Covenant Theology. The Davidic covenant (2 Samuel 7) is one of the pillars of Catholic salvation history (CCC 709–710). Paul here shows that the covenant's ultimate promise — an everlasting kingdom, an eternal throne — required not just a Davidic heir but a death-conquering, incorruptible King. Christ's resurrection is the final ratification of the Davidic covenant, elevating it from a political dynasty to an eschatological kingship. The Second Vatican Council's Dei Verbum (§16) affirms that the New Testament is hidden in the Old and the Old made manifest in the New — and Acts 13:34–37 is one of the clearest apostolic demonstrations of that principle.
The Promise Extending to the Baptized. St. Paul elsewhere writes that Christ is "the firstfruits of those who have fallen asleep" (1 Corinthians 15:20). The incorruption that verse 37 ascribes to Christ is the seed of the incorruption promised to his Body, the Church (CCC 989–991). Every Christian burial, every Mass celebrated in memoriam, every Hail Mary praying for help "at the hour of our death" draws on this same reservoir of hope.
For contemporary Catholics, Acts 13:34–37 challenges the creeping tendency to spiritualize the resurrection into mere symbolic language — "Jesus lives on in his followers' memory" or "love is stronger than death." Paul makes an emphatically bodily argument: the specific text he chooses is about decay, about biological corruption, about what happens to flesh in a tomb. He wants his audience to confront the physical claim.
This matters practically in several ways. At the deathbed: Catholic faith in the resurrection is not a comforting vagueness but a specific hope grounded in Christ's own incorrupt body. The Christian can look at a dying body and say: this flesh, like David's, will see decay — but unlike David's, it has been baptized into the one who did not. In the face of doubt: When the resurrection feels abstract or culturally embarrassing, returning to Paul's chain of proof — the verbal links between Isaiah and the Psalms, the blunt historical argument about David's grave — reminds us that the apostolic proclamation was always an argument, never just a feeling.
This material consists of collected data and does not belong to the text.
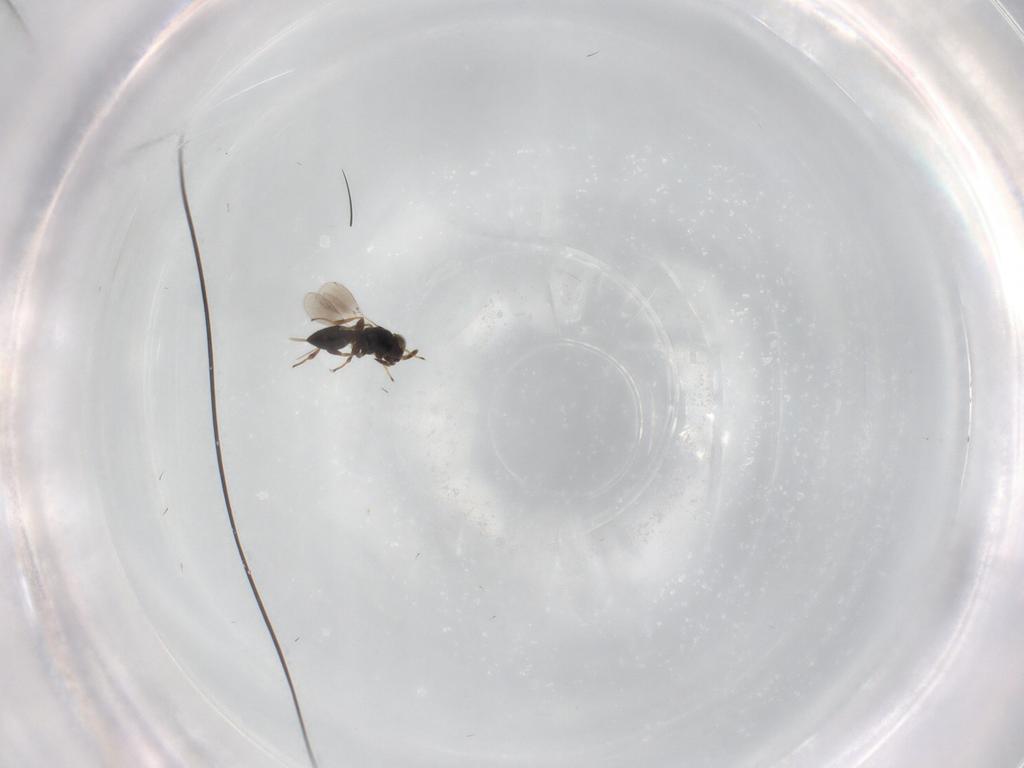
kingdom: Animalia
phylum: Arthropoda
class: Insecta
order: Hymenoptera
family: Platygastridae
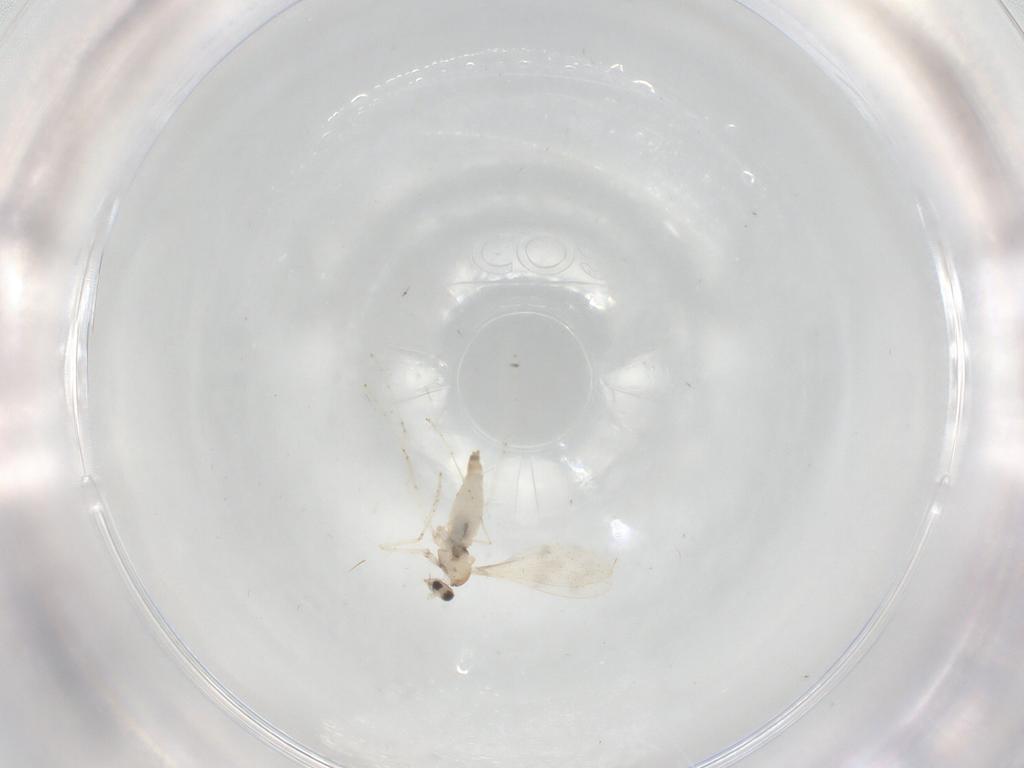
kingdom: Animalia
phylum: Arthropoda
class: Insecta
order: Diptera
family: Cecidomyiidae
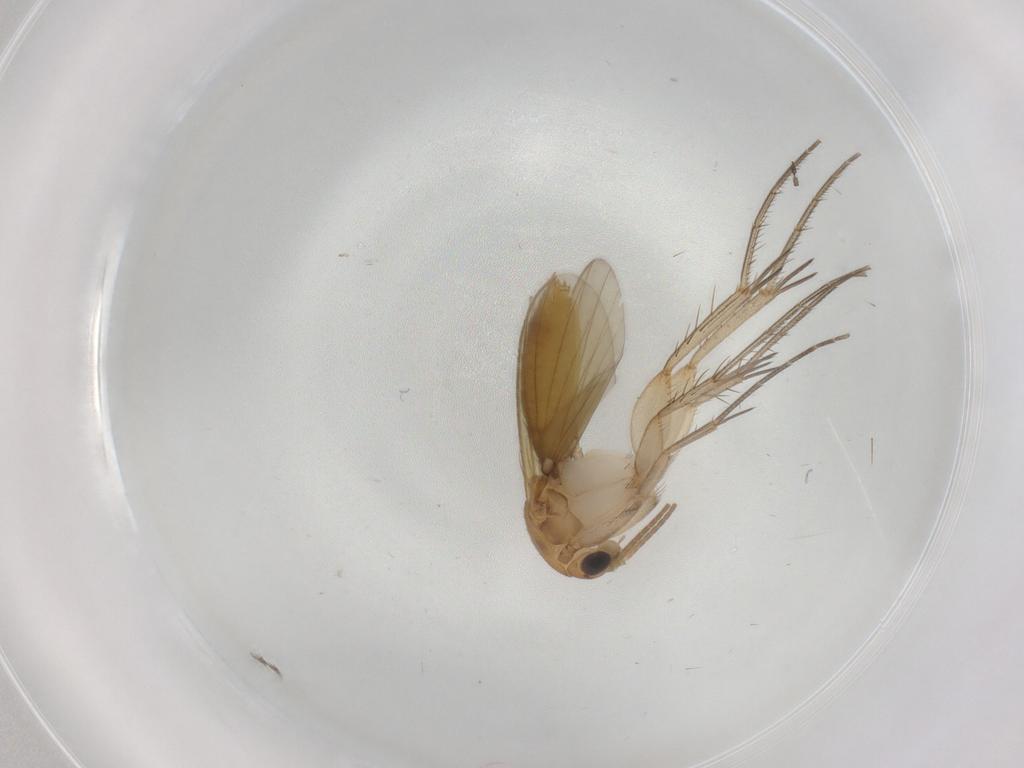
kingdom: Animalia
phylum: Arthropoda
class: Insecta
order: Diptera
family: Mycetophilidae
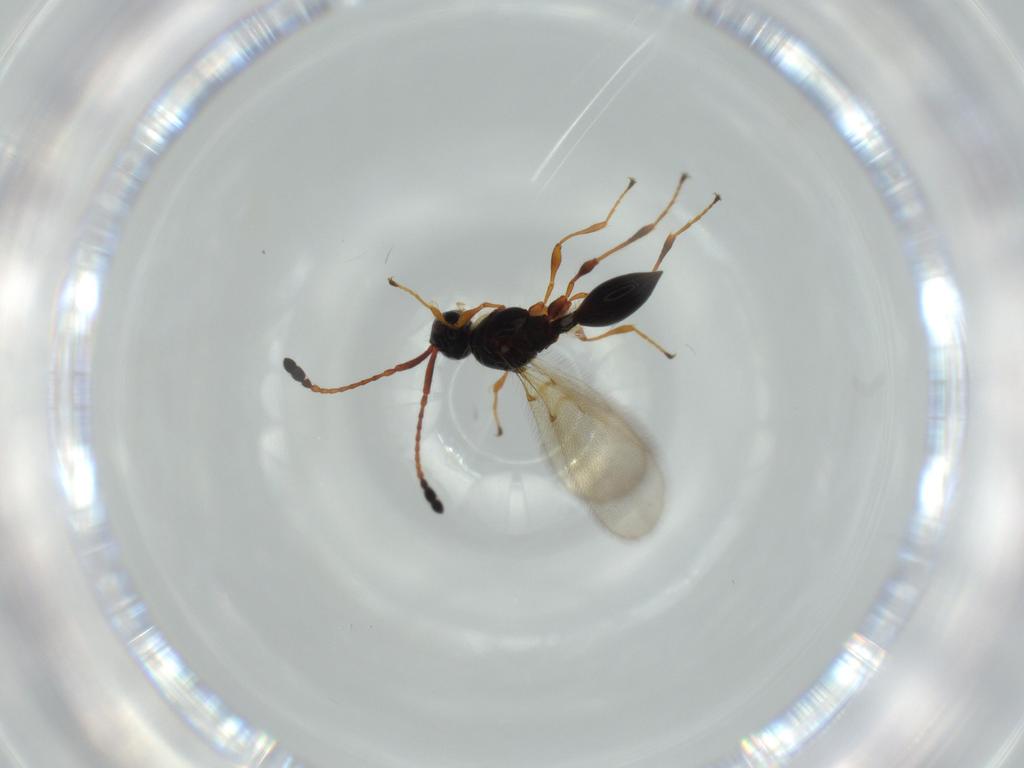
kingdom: Animalia
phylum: Arthropoda
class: Insecta
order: Hymenoptera
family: Diapriidae
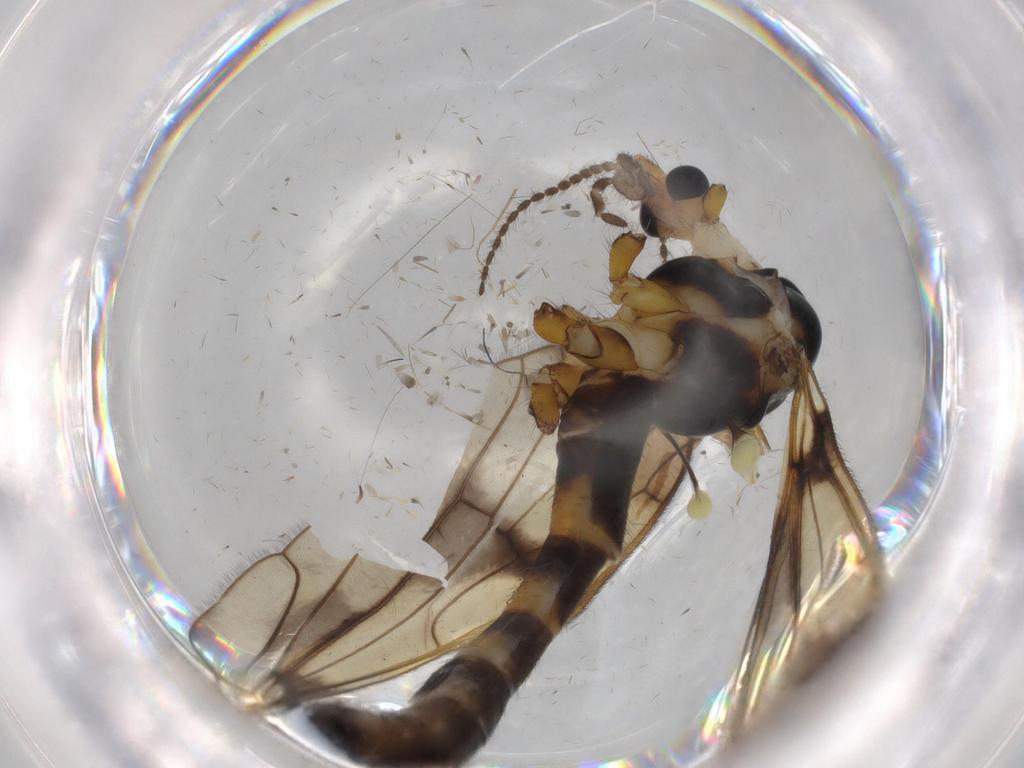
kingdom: Animalia
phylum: Arthropoda
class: Insecta
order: Diptera
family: Limoniidae
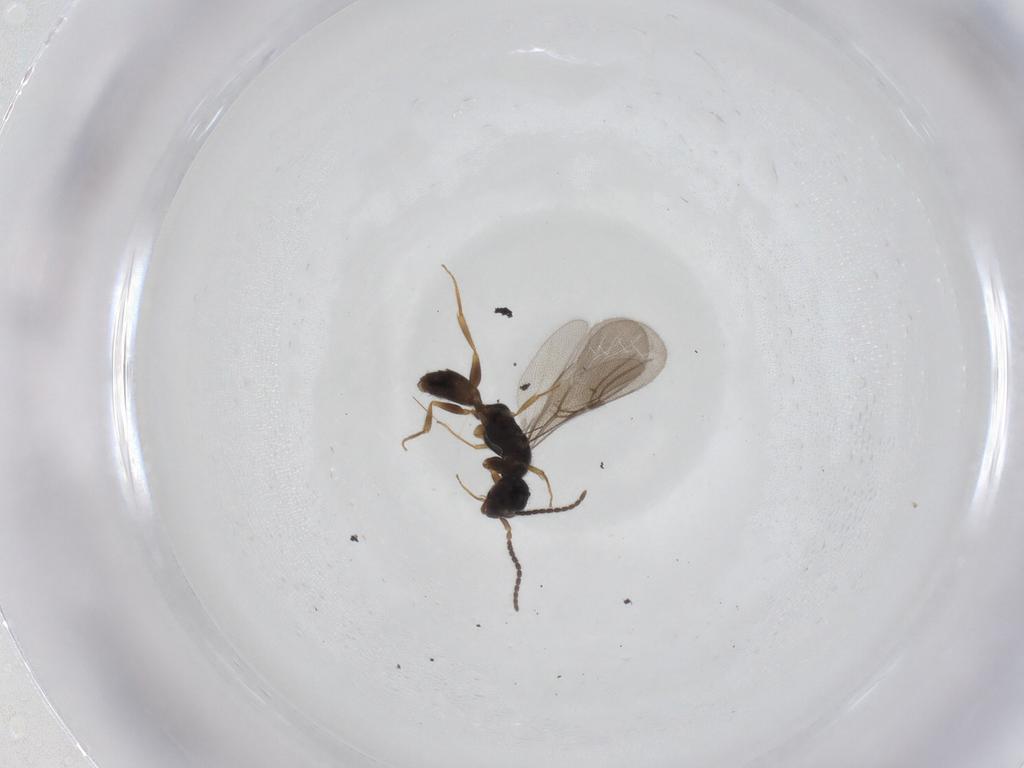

In the liturgy: The Church's care for the bodies of the dead (CCC 2300), the Easter Vigil's exultation, and every reception of Holy Communion as the "medicine of immortality" (St. Ignatius of Antioch) all flow from the reality Paul is defending here: a risen, incorruptible Lord whose victory is real enough to anchor our own.
Typological Sense In the fourfold sense of Scripture (CCC 115–119), these verses operate richly on the typological level: David is a figure (typos) of Christ. His throne, his anointing, his psalms, and even his death point forward. The "decay" David did see becomes the backdrop against which Christ's incorruption shines. On the anagogical level, the promise of incorruption extends to the baptized: the same Spirit who raised Christ (Romans 8:11) pledges to raise the bodies of believers to share in that same aphtharsia (incorruptibility; cf. 1 Corinthians 15:42–54).